Epithelial tissues cover surfaces and subdivide developing embryos into discrete compartments that give rise to the function units of tissues and organs. Epithelial cells are connected to one another and the underlying extracellular matrix via specialized junctions that are formed by cell adhesion proteins and cytoplasmic adapter proteins that dynamically interact with the cytoskeleton. These components enable epithelial cells to sense their mechanical environment and dynamically modify their interactions with neighboring cells to maintain epithelial integrity. Disruption of these junctions leads to a range of pathologies from congenital defects such as spina bifida to pathologies including blistering disease and cancer. During development, the shape and proportions of epithelial tissues are remodeled in a process known as morphogenesis. Contractile actomyosin networks that generate tensile forces power a range of morphogenetic processes. However, the mechanisms that activate and modulate these networks in space and time remain poorly understood. The objective of our current research is to elucidate the mechanisms that enable epithelial cell networks to remodel in precise spatial and temporal domains yet maintain their stability. To accomplish this goal, we focus on identifying and characterizing gene networks that control epithelial organization and remodeling. The approaches we use leverage the strength of genetic loss- and gain-of-function analyses, high-resolution time lapse imaging and quantitative image analysis to uncover dynamic molecular interactions and their effects on cellular behavior and tissue remodeling.

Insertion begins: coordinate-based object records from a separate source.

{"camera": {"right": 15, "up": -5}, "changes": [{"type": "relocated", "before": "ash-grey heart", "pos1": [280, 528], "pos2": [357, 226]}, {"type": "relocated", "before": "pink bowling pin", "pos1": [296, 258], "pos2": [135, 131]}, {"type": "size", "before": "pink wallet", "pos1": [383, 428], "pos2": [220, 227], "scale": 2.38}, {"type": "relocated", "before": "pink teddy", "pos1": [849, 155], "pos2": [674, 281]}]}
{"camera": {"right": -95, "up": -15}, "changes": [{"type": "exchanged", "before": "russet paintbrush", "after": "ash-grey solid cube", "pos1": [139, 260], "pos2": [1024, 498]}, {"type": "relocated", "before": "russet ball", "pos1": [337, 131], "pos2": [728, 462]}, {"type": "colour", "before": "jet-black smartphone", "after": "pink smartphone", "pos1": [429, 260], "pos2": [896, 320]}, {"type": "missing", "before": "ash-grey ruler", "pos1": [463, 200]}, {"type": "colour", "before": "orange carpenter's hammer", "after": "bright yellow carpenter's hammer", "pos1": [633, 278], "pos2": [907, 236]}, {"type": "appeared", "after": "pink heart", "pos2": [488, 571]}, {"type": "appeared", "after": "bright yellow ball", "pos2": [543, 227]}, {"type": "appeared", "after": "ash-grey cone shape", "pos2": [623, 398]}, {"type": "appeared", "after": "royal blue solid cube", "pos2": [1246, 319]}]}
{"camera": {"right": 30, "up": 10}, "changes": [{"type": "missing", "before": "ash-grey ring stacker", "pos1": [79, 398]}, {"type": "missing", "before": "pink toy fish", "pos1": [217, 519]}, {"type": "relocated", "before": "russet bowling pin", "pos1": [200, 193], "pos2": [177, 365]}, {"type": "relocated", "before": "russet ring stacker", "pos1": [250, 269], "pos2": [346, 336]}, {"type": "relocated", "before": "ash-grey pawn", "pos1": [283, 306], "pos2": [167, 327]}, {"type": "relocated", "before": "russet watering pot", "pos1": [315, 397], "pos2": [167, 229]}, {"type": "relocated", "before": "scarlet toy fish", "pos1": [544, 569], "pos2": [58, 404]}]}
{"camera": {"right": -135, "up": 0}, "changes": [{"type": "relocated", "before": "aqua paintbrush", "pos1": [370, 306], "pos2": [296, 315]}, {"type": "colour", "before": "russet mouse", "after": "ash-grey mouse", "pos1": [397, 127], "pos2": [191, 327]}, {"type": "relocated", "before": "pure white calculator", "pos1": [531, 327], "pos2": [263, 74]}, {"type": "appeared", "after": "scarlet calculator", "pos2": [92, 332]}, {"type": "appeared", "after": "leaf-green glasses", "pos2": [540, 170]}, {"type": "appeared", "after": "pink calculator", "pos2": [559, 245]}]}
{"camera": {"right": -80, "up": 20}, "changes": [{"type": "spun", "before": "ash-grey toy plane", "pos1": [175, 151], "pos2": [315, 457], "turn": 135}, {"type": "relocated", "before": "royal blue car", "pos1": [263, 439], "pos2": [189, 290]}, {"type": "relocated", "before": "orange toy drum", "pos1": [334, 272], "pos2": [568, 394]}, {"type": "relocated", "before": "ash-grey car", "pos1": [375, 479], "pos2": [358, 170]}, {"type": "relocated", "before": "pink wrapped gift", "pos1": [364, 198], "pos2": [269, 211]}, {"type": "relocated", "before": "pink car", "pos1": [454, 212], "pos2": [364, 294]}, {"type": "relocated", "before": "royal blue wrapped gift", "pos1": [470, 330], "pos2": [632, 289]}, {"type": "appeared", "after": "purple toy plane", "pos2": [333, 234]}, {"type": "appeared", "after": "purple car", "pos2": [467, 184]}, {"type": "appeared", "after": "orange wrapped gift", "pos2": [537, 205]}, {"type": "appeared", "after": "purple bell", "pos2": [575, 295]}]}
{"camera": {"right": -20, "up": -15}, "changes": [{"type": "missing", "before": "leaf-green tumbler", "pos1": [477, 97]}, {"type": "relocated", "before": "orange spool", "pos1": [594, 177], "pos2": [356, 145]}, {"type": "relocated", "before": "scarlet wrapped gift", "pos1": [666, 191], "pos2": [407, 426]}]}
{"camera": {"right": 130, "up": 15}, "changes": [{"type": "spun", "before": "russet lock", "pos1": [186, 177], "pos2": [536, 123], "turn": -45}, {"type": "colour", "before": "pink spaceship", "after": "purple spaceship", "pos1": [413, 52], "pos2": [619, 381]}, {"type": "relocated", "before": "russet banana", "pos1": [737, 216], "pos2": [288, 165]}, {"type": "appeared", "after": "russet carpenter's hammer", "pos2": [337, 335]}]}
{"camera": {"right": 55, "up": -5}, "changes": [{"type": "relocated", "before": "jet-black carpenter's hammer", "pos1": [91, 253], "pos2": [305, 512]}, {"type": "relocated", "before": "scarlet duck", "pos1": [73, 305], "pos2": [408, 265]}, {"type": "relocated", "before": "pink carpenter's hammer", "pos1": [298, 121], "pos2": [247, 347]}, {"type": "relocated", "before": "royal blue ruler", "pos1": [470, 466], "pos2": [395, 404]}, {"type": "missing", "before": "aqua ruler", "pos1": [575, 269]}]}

In previous work we screened for genes affecting epithelial elongation. We identified several regulators of Rho GTPase signaling whose depletion by RNAi impaired epithelial remodeling. One of the genes identified in the screen was RhoGAP68F, the fly homolog of vertebrate RhoGAP50C. We discovered that RhoGAP68F inhibits endocytic recycling of cell adhesion molecules back to the cell surface in Rab4 recycling endosomes to decrease the stability and increase the fluidity of epithelial cell-cell contacts during remodeling. We are investigating the involvement of other RhoGEFs and RhoGAPs in epithelial remodeling. More recently, we discovered that the WAVE regulatory complex (WRC), the Arp2/3 complex and F-actin branching dynamically counterbalance contractile actomyosin networks during epithelial remodeling. We found that these networks generate cyclical pushing and pulling forces at the level of adherens junctions that enable epithelial cells to search for and establish optimal cell shapes and packing geometry. As the role of the WRC and F-actin branching in remodeling epithelial cell-cell junctions has been elusive, our current goal is to determine the mechanisms that target the WRC to cell-cell junctions and the biomechanical signaling pathways that regulate the activity of the WRC at these junctions. We are investigating the involvement of Rho GTPase and phosphoinositide signaling in regulating the cyclical activation of the WRC and F-actin branching, and the role of the immunoglobulin superfamily adhesion protein Sidekick in this process. Understanding the role and regulation of the WRC and F-actin branching in epithelial junctional remodeling will provide fundamental insights to the understanding of epithelial morphogenesis in other tissues and model systems and a range of pathologies that disrupt the stability and plasticity of epithelial cell networks.